Post-Nice: France gave up liberty for no more security

Amidst the klieg lights of the Republican National Convention and the tension of the post-coup crackdown in Turkey, it’s been easy to forget about last week’s appalling terrorist attack in Nice. Mohamed Bouhlel, a self-anointed “soldier of Islam,” mowed down a crowd of Bastille Day revelers in a tractor-trailer truck, killing 84 and injuring many more. This week, France mourns, as it has all too often over the past year.

Think too hard about the murders and they chill your bones. A lone wolf killed more people than the Orlando nightclub shooter and the San Bernardino jihadists combined, without the aid of a conventional weapon, using the kind of vehicle that’s passed by my window several times since I started writing this column. How exactly do you stop such an attack? Implement “truck control”? Disperse celebrations on the French Riviera? (Good luck with that.)

If you’re a foreign policy hawk, then your solution is the same as after every terrorist attack: more surveillance and more power to the national security bureaucracy. This isn’t just an affront to liberty; it’s guaranteed to be ineffective. The fact is that France already has a latitudinous surveillance law — call it the Patriot Act on steroids — and it not only failed to stop Bouhlel, it may have made his capture even less likely.

Four months after a terrorist attack that targeted the Charlie Hebdo satirical magazine, the French parliament passed an expansive surveillance package. The new powers were needed, said French Prime Minister Manuel Valls, because France hadn’t updated its surveillance provisions since 1991, long before the proliferation of cell phones and the Internet. Fair enough, but there was another likely reason Valls was pleased with the law: it grants him—him personally—massive new powers.

The law allows French security services to peep at phone calls and Internet communications without obtaining a warrant, as do current American statutes. But our NSA must at least present its case to the Foreign Intelligence Surveillance Court (FISC). This is a glorified rubber stamp — the FISC has waved through more spooks than the parking-lot attendant at Langley — but at least in theory, it’s a layer of accountability. France’s power of oversight, on the other hand, is vested in a committee chaired by Valls, who can singlehandedly override the other members’ objections.
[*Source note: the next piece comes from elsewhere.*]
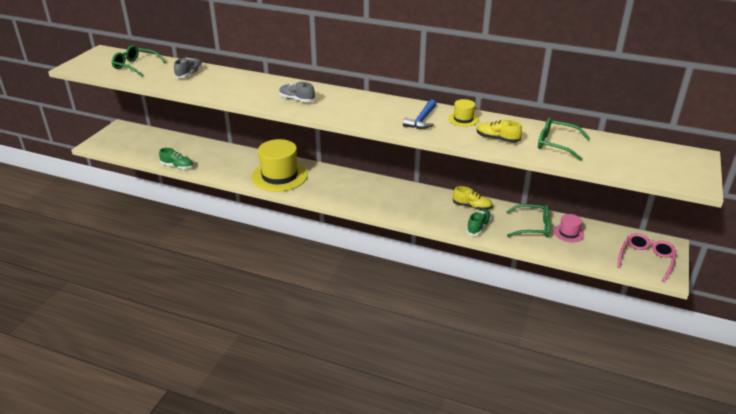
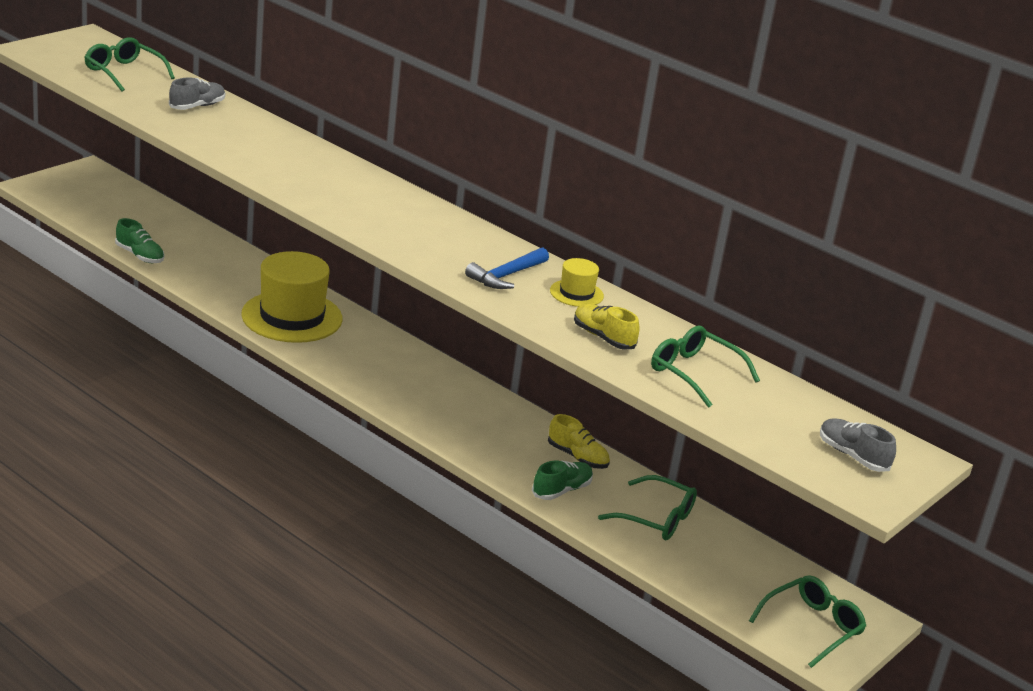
camera: 15 degrees right, 5 degrees down
grey shoe [279,82,315,102] -> grey shoe moved to [820,418,896,472]
pink hat [554,214,584,242] -> none
pink glasses [617,233,676,282] -> green glasses [749,575,866,668]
The equivalent here in America would be Paul Ryan gaining access to every one of our calls and emails. One imagines him in that red baseball cap at the gym, pumping iron in one hand and scrolling through metadata with the other. It’s the very definition of an autocratic system.
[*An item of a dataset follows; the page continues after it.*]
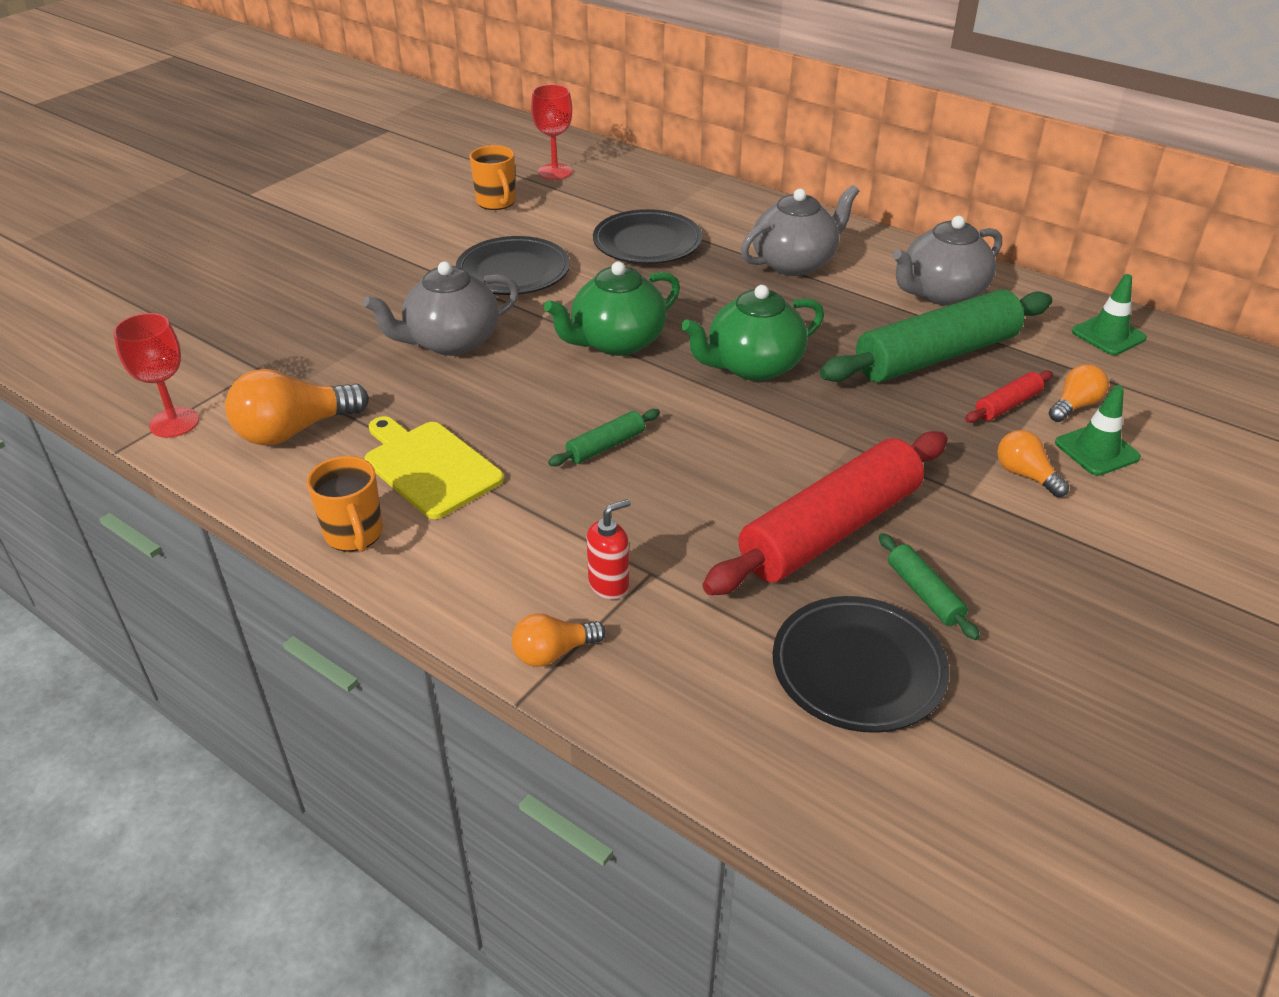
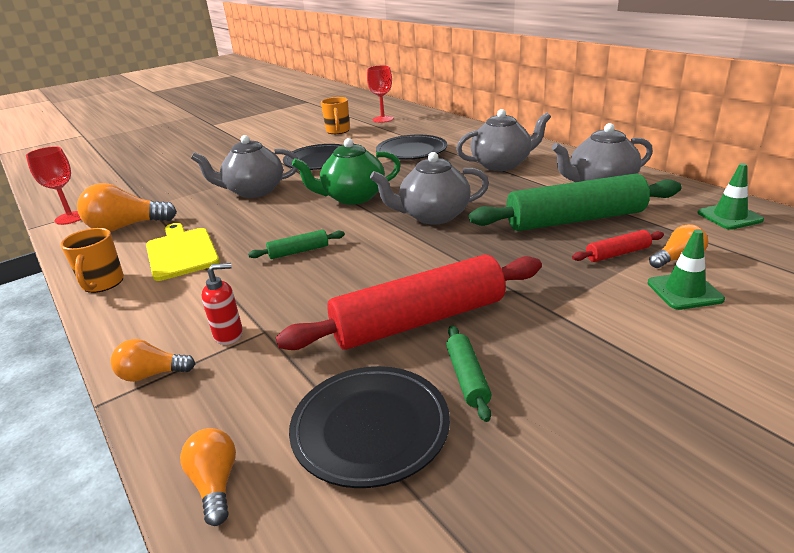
camera: 20 degrees right, 10 degrees down
green teapot [681,285,824,381] -> grey teapot [370,152,489,225]
orange light bulb [997,430,1069,497] -> orange light bulb moved to [180,428,236,526]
There’s plenty more. The French law also forces Internet Service Providers to install “black boxes” that vacuum up metadata and make it accessible to intelligence agencies. It contains a “sneak-and-peek” provision similar to the Patriot Act, which allows government operatives to break into suspects’ homes and monitor them. And it green-lights the use of ISMI catchers — essentially incognito cell towers, they sweep up all phone communications within a given area, including, if needed, people’s locations.

Even worse, while the Patriot Act is explicitly limited to terrorism, the French law applies to other cases, including those of “organized delinquency.” So at least all the disorganized delinquents in France can rest easy. It can also be activated to protect the country’s “economic, industrial and scientific interests,” which is so elastic as to include just about everything. Sen. Rand Paul was absolutely correct to call the French law “a thousandfold more invasive” than anything on the books in America.

All this surely means the French are suffering the same problem that’s confounded the NSA since it was expanded after 9/11: a glut of useless information that makes it tougher to track the actual evildoers. With endless data flowing in, preventing terrorism has gone from finding needles in haystacks to finding needles on hay farms. None of the provisions listed above would have stopped Bouhlel, who had no connections to ISIS and a record of only petty crime.

This is the great divergence of modern surveillance: as intelligence agencies modernize their craft, terrorists elude them by going back to basics. How do you stop a truck? How do you neutralize a non-threat? Certain reforms, like increased intelligence-sharing among European nations, might help. But more surveillance itself certainly isn’t going to do the trick.